Я сейчас обитаю в городе со страшным дефицитом жилья. Это областной центр Аугсбург, Бавария. На одну сдающуюся квартиру — по 20 претендентов.
Одна из причин дефицита — запрет на многоэтажное строительство. Все новые дома в три–пять этажей. В общем, не выше крыши Зимнего дворца, когда бы здесь знали это питерское дореволюционное правило. Что любопытно, в городе ни комитета по архитектуре, ни главного архитектора. Однако все проекты утверждают на комиссии, в которую могут войти и социологи, и психологи. В 1970–х город наэкспериментировался с высотным строительством и обжегся. Местная пародия на Новый Арбат, три 20–этажных параллелепипеда на общем стилобате, вызывает тоску. Слава у места дурная. Велосипед советуют не оставлять.
Социологи выяснили, что в здании выше пяти этажей у жильцов появляется чувство отчуждения: дом перестает быть своим. Отсюда — криминал, депрессия, разобщенность. Современный же урбанизм подразумевает общение. Поэтому поощряется все, что способствует коммуникации. Игровые площадки, скверы, пляжи, биргартены с общими скамьями… У моей знакомой — квартира в средневековом доме: там после ремонта сделали огромные лобби на этажах, чтобы соседи могли устраивать совместные трапезы. Под моими окнами есть забавное местечко, пивной садик с гамаками между каштанами, — мясо можно принести свое и пожарить на общей жаровне. Жизнь как на даче. Соседи с последнего этажа ужинают на балконе, соседка с первого этажа высаживает рассаду. Ах да: ко многим квартирам на первом этаже прилагается и земля. У кого клочок, а у кого и сотня метров: хватает на сад–огород и площадку для барбекю.
При таком жизнеустройстве чувствуешь город своим. Вот отцвели твои нарциссы, а вот время Пасхи: на деревьях висят яйца. И теперь каждый раз, когда смотрю на русские новостройки, прихожу в ужас. Это даже не советские микрорайоны, где во дворах были столы и какая–то жизнь. Но какая жизнь может быть вне дома в Мурино или на Парнасе?! То, что построено там, — даже не олицетворение девелоперской наживы, а какое–то бесконечное отчуждение от всего. Запарковать машину, перегрызть глотку чужаку, если занял твое место, — и бегом в дом за железную дверь. В таких квартирах можно только спать да заниматься любовью, поскольку любовникам не нужен никто, кроме них. Но это не Петербург. Это вообще не город. Это место препровождения жизни в ожидании ее конца.
И не надо только: "Не сравнивайте с Аугсбургом, Петербург — пятимиллионный город!" Точно такие же многоэтажные зоны отчуждения растут по всей России: например, в городе Иваново, в котором я родился.

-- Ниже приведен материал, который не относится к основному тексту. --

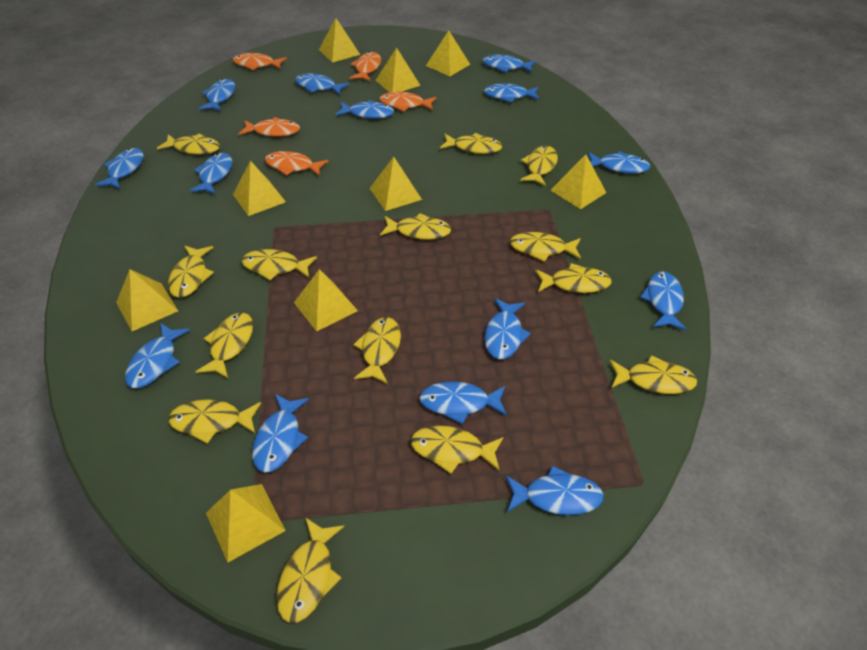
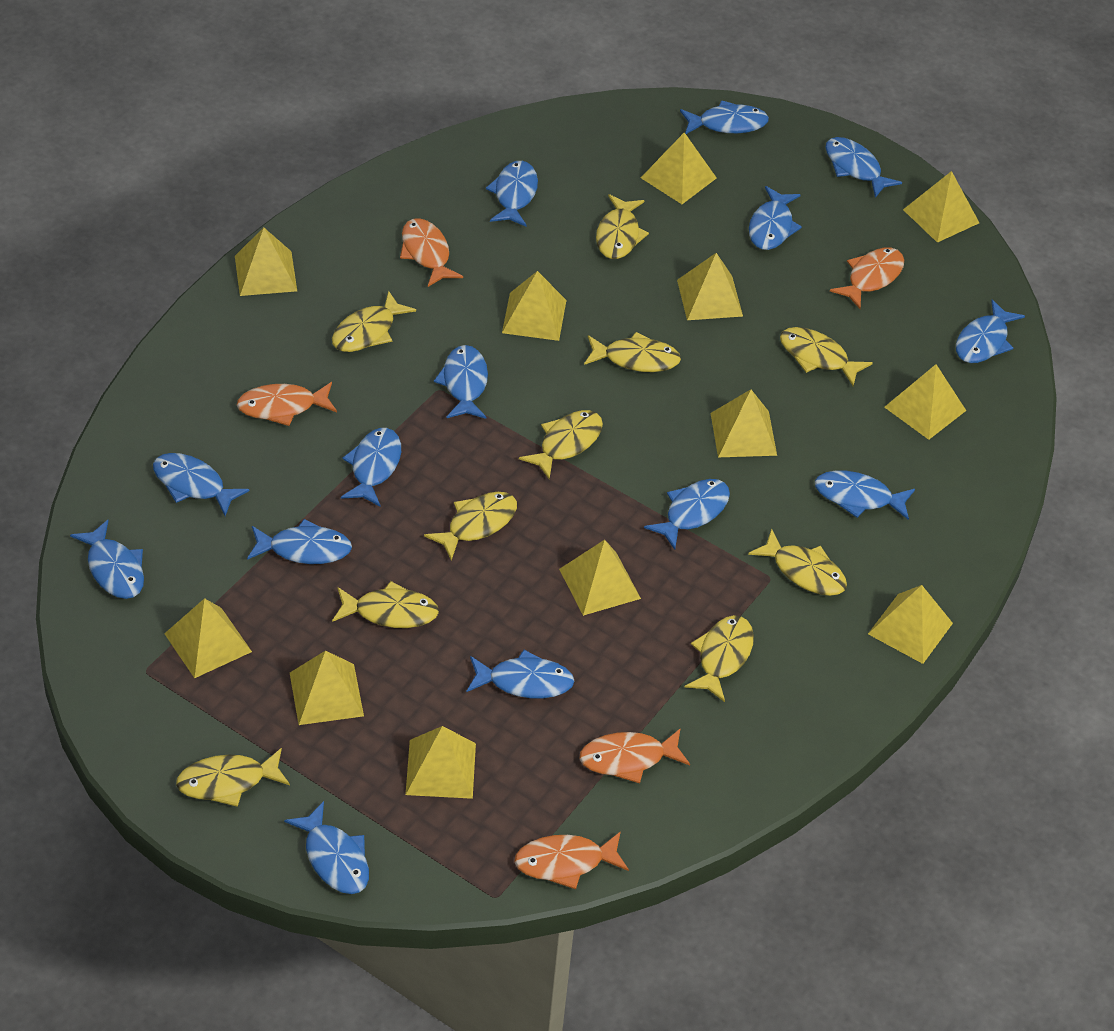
yellow fish: 14 -> 10
yellow pyramid: 9 -> 12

Это троюродный братец Аугсбурга: тоже бывшая текстильная столица, и тоже 300 тыс. человек. Но в Иваново возводят многоэтажные гетто — вместо того чтобы, как в Аугсбурге, отдавать городскую землю на пустырях под садоводства. Да и в Петербурге можно было оставить малоэтажным хотя бы один район! Но нет. В зону отчуждения превращено даже нерестилище самых богатых горожан — Крестовский остров. Я помню, как там появился первый кондоминиум, "Зеленый остров": таунхаусы в три этажа. Был вечер, садилось солнце, я шел мимо, детишки катались на велосипедах. Над ними открылось окно, зажегся абажур, мать позвала ужинать — с тихим жужжанием поднялись ворота гаража, дети заехали внутрь. Я ахнул, столь буржуазной показалась мне эта картина. И долго островитянам завидовал. А сегодня там жизнь убита — вокруг этаж на этаже. Их обитатели могут надувать щеки, но жить там так же комфортно, как живет в Аугсбурге и бедняк, не может ни один из них.
И вот о чем думаю. Ну, предположим, случится чудо, и Россия страшно разбогатеет. Что делать тогда со всеми этими Мурино, Парнасами, Конными Лахтами, Уткиными Заводями, улицей с инквизиторским именем Дыбенко?!
Полагаю — сносить. Взрывать понастроенное, сравнивать с землей, на которой уже выращивать город–сад. А жильцам — за счет городского бюджета — оплачивать переселение в рай. Это дико дорого, но это лучше, чем иметь город, который не город. Нынешний новый Петербург — он как Карфаген: обязан быть разрушен.